§ **TASK INPUT**:
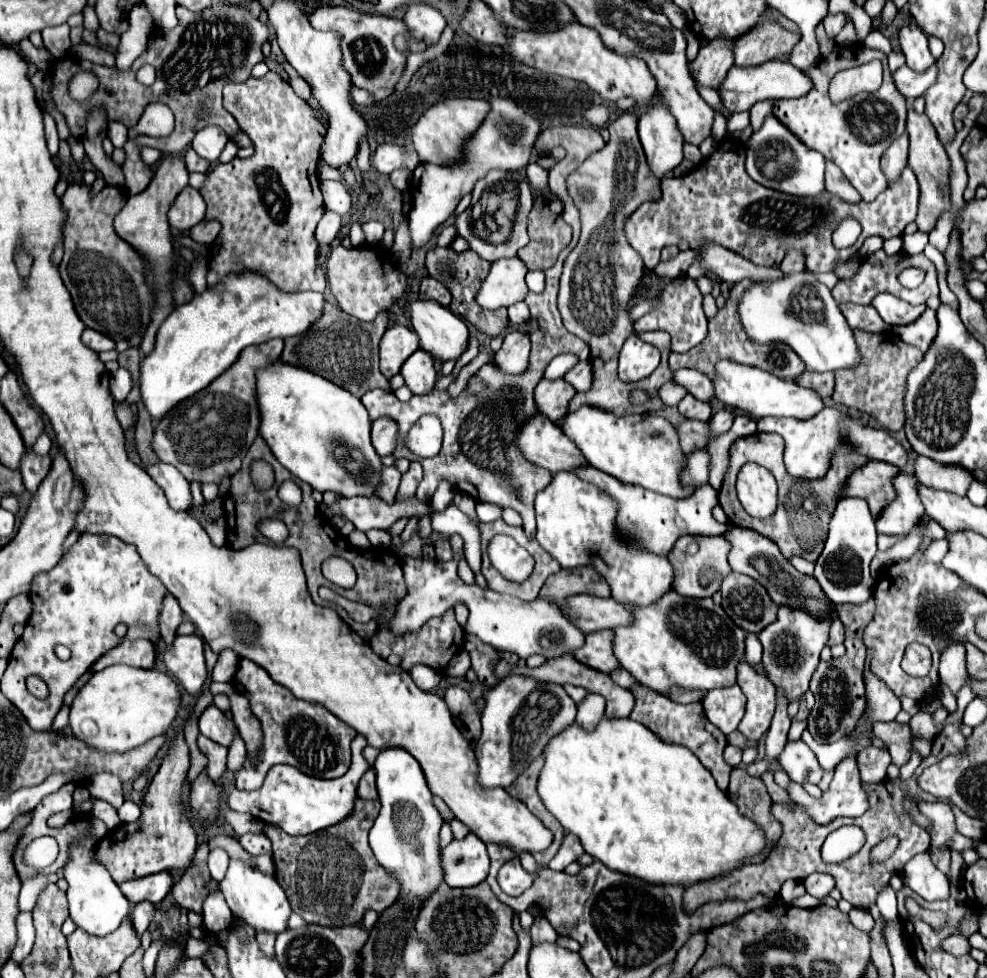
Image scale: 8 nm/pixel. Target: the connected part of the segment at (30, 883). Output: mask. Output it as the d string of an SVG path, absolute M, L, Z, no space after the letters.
M36 875L32 879L26 879L22 883L22 891L20 891L20 899L18 899L18 907L20 911L32 911L34 903L40 895L40 889L44 889L44 885L48 883L56 883L56 875Z

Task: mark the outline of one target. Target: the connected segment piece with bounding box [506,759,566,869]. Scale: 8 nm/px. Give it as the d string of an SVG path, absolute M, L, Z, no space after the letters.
M536 759L506 791L508 791L512 797L516 797L516 799L520 799L522 803L526 803L526 807L528 807L542 823L546 823L546 827L554 833L552 845L550 845L544 853L536 853L536 855L534 855L540 869L544 869L544 867L548 867L548 861L558 853L558 849L560 849L560 845L562 845L562 841L564 841L566 831L562 829L562 825L558 823L558 819L548 813L548 809L542 805L542 801L540 801L540 797L538 797L538 793L536 793L536 777L538 777L538 773L540 773L540 765L542 765L542 761Z

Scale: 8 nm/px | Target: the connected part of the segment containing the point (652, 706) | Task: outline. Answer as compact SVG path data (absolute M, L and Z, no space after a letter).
M644 685L634 687L632 693L634 693L634 697L636 697L636 705L634 705L630 717L632 717L634 721L646 725L650 731L654 731L654 733L656 733L658 737L662 737L664 741L688 747L688 749L702 761L702 765L714 775L716 785L718 785L722 791L726 791L732 767L724 761L722 751L724 751L724 747L728 745L728 739L726 739L724 733L720 733L720 729L716 729L716 727L704 717L702 703L680 705L680 703L674 703L674 701L662 697L660 693L656 693L656 691L644 687Z

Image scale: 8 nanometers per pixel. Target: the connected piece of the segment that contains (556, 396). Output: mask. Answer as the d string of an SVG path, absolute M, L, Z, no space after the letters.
M540 379L534 393L536 407L548 419L558 421L568 413L568 403L574 397L574 393L576 389L564 379Z

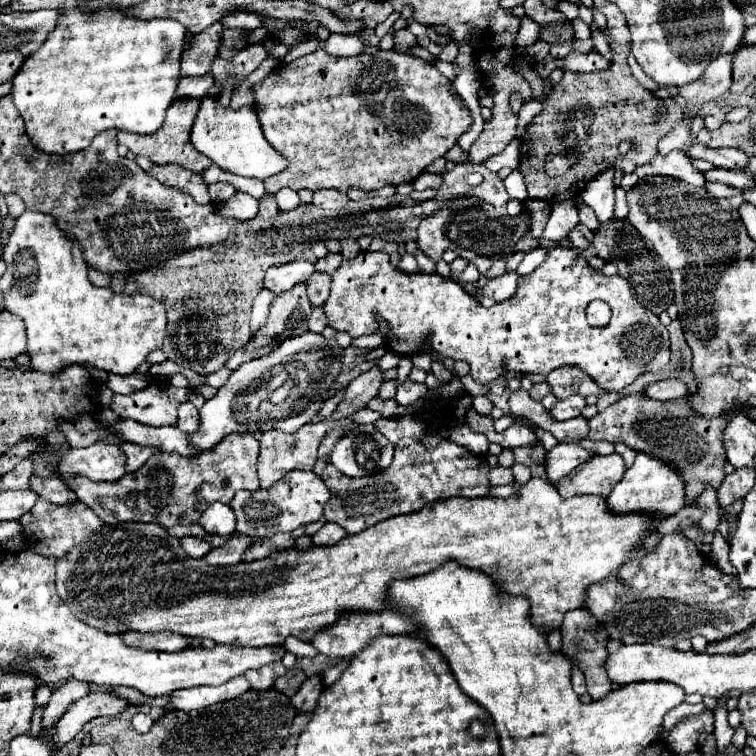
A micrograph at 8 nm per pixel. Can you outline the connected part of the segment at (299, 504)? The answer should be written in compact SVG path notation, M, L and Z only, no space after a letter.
M294 470L288 472L278 484L268 490L238 490L234 500L230 502L236 514L236 530L244 536L274 536L278 532L292 532L302 524L316 522L322 516L324 504L328 502L328 488L320 476L314 472Z

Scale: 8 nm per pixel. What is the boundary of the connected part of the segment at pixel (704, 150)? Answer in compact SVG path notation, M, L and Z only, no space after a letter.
M694 142L694 148L686 152L690 158L700 158L706 162L712 162L714 166L722 168L736 168L736 166L746 166L748 156L738 150L738 148L708 148L700 142Z

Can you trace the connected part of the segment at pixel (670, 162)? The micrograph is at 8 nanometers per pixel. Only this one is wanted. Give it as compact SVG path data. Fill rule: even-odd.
M656 152L656 156L650 162L636 166L636 174L640 178L656 176L656 174L674 176L692 186L704 186L702 174L688 162L688 156L684 152L670 152L670 156L662 156L660 152Z

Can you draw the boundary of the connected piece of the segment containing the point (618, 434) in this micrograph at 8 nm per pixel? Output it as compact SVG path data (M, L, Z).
M638 394L638 400L632 396L620 398L616 404L590 418L588 424L590 440L608 440L612 444L624 442L636 452L646 452L672 462L686 482L686 504L692 504L692 500L702 492L706 484L718 488L726 476L722 472L726 462L722 448L722 428L726 426L726 418L704 420L694 414L694 410L690 410L686 398L672 402L650 400L644 398L644 394Z

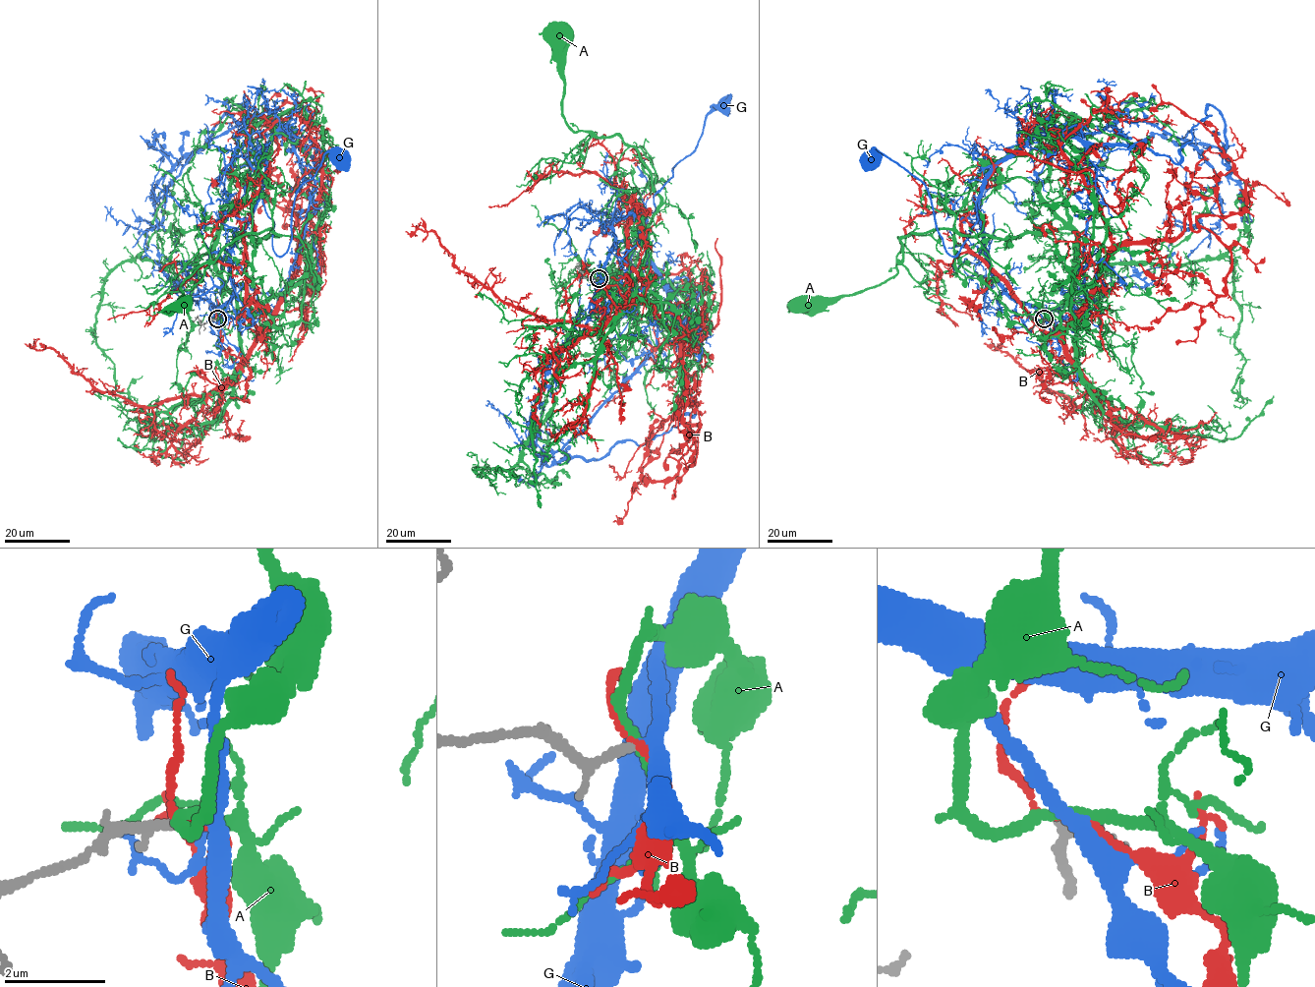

§ **PROBLEM TO WORK ON**:
In the copy, include exactly the lines from the one with "Can you draw" through the final line of the data, both ends included, and no pictures.

§ **OUTPUT FOR THIS EXERCISE**:
Can you draw the boundary of the connected piece of the segment containing the point (618, 434) in this micrograph at 8 nm per pixel? Output it as compact SVG path data (M, L, Z).
M638 394L638 400L632 396L620 398L616 404L590 418L588 424L590 440L608 440L612 444L624 442L636 452L646 452L672 462L686 482L686 504L692 504L692 500L702 492L706 484L718 488L726 476L722 472L726 462L722 448L722 428L726 426L726 418L704 420L694 414L694 410L690 410L686 398L672 402L650 400L644 398L644 394Z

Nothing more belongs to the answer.